De systeemlogbestanden zijn reeksen berichten die systeemgebeurtenissen registreren. Logs helpen u om de status van het apparaat te beheren. Ze worden ook gebruikt om de pakketstroom te debug en om gebeurtenissen te controleren. Logs worden in het algemeen opgeslagen op een vluchtig geheugen, wat betekent dat de logboeken worden verwijderd wanneer de WAP wordt resetten of uitgeschakeld; u kunt echter logbestanden op niet-vluchtig (permanent) geheugen opslaan als u de logbestanden wilt bewaren. Dit kan nuttig zijn als u een probleem moet oplossen. Dit document leidt u naar de configuratie van de loginstellingen en verklaart de logstatus op WAP121 en WAP321.
・ WAP121
・ WAP321
•1.0.3.4
Voorzichtig: Een aanhoudende houtkap kan de prestaties van een flitser (niet-vluchtig) geheugen en ook de netwerkprestaties verminderen. Een aanhoudende houtkap mag alleen worden gebruikt als u een probleem wilt oplossen. Zorg dat u persistente houtkap uitschakelt nadat u klaar bent.

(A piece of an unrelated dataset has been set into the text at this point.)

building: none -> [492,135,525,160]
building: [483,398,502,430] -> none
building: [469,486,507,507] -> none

Stap 1. Meld u aan bij het programma voor webconfiguratie en kies Beheer > Log instellingen. De pagina Log instellingen wordt geopend:
Stap 2. Controleer het aanvinkvakje Enable in het veld Persistence om de persistentie-functie in te schakelen waarmee de systeemlogbestanden op de niet-vluchtige RAM (NVRAM) worden opgeslagen wanneer het apparaat wordt herstart. Hierdoor worden loggen niet gewist wanneer het apparaat wordt herstart. Tot 128 logberichten kunnen in NVRAM worden opgeslagen. Als de logs meer dan 128 berichten overstijgen, dan overschrijven de nieuwe de oude logbestanden.
Stap 3. Kies het ernst-niveau in de vervolgkeuzelijst Ernst. Alle logbestanden op het gekozen ernst-niveau en hoger worden vastgelegd. De beschikbare ernst is:
・ Noodtoestand — Een paniektoestand die meerdere applicaties en locaties beïnvloedt.

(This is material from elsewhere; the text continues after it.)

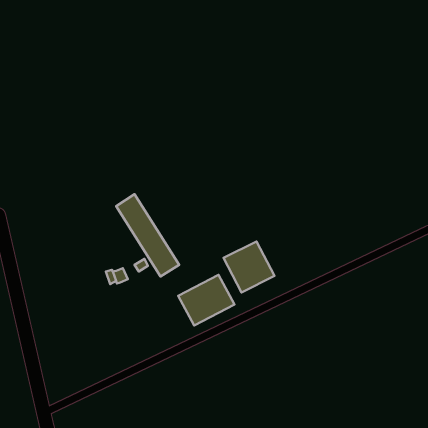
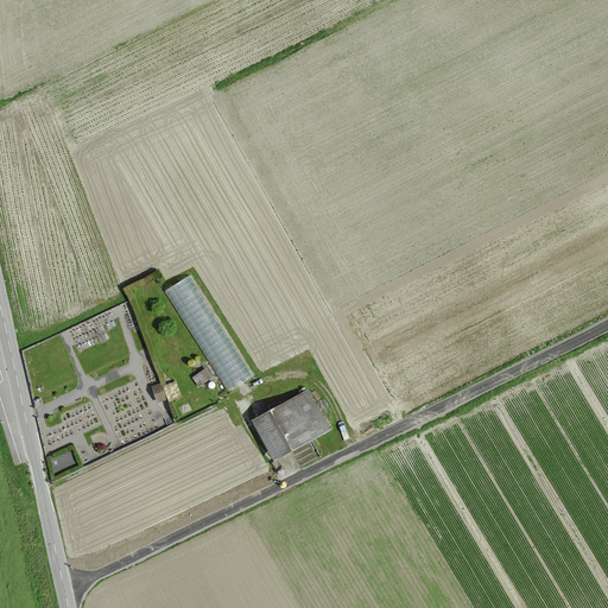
building: [224,241,274,292] -> none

・ Waarschuwing: wanneer een waarschuwingsbericht is geregistreerd, moet het apparaat onmiddellijk worden uitgevoerd.
・ Cruciaal: het systeem is in een kritieke toestand. Er moeten bepaalde maatregelen worden genomen om de situatie te overwinnen wanneer u deze boodschap ziet.

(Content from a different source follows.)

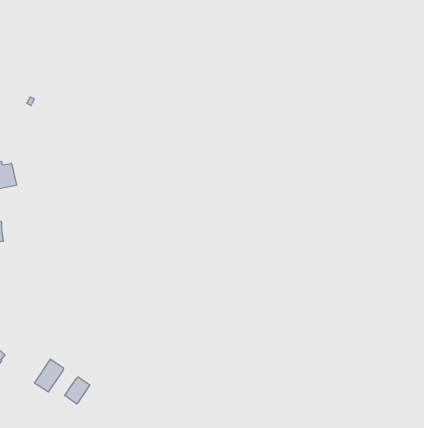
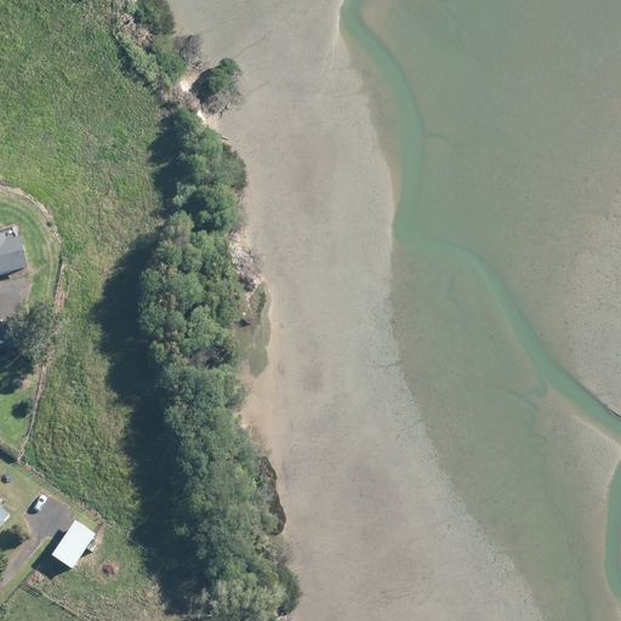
building: [65,377,90,404] -> none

・ Fout — Er is een systeemfout opgetreden, zoals een fout die niet dringend is. Deze moeten binnen een bepaalde termijn worden opgelost.
・ Waarschuwing: geen fout, maar een indicatie dat er een fout optreedt indien er geen actie wordt ondernomen.
・ Opmerking: het systeem werkt goed, maar er is een systeemmelding opgetreden. Dit zijn gebeurtenissen die ongewoon zijn, maar geen foutomstandigheden.
・ Informatie - levert informatie over het apparaat.
・ Debug — Bevat gedetailleerde informatie over het type debug en de tijd van het debug.
Stap 4. Voer de maximale hoeveelheid berichten in die in het veld Diepte kunnen worden opgeslagen. Standaard wordt een access point wachtrijen tot 512 berichten.
Stap 5. (Optioneel) Als u de logberichten naar een externe syslogserver wilt verzenden, schakelt u het aanvinkvakje Enable in het veld Remote Log in.
Timesaver: Als u het aankruisvakje Enable niet controleert, slaat u de optie Stap 8 over.
Stap 6. Voer de domeinnaam of IP-adres van de systeemserver in in het veld IPv4/IPv6-adres/naam van de server.
Stap 7. Voer het aantal UDP-poorten van de syslogserver in waar de logbestanden in het veld UDP-poort worden verzonden. De standaardpoort is 514.
Stap 8. Klik op Opslaan om de aangebrachte wijzigingen op te slaan.
Stap 1. Meld u aan bij het programma voor webconfiguratie en kies Status en Statistieken > Log. De logpagina wordt geopend:
De logtabel heeft de volgende velden:
・ Tijdstip — Hiermee worden de maand, dag, jaar en tijd weergegeven dat het logbestand is gemaakt.
・ Ernst — Hiermee wordt de ernst van de gebeurtenis weergegeven.
・ Service — Het software-onderdeel dat verband houdt met het evenement.
・ Beschrijving — Hiermee wordt een informatief bericht weergegeven dat de gebeurtenis beschrijft die is geregistreerd.
Stap 2. (Optioneel) Als u de logbestanden wilt wissen, klikt u op Alles wissen.
Stap 3. (Optioneel) Als u de logtabel wilt bijwerken, klikt u op Vernieuwen.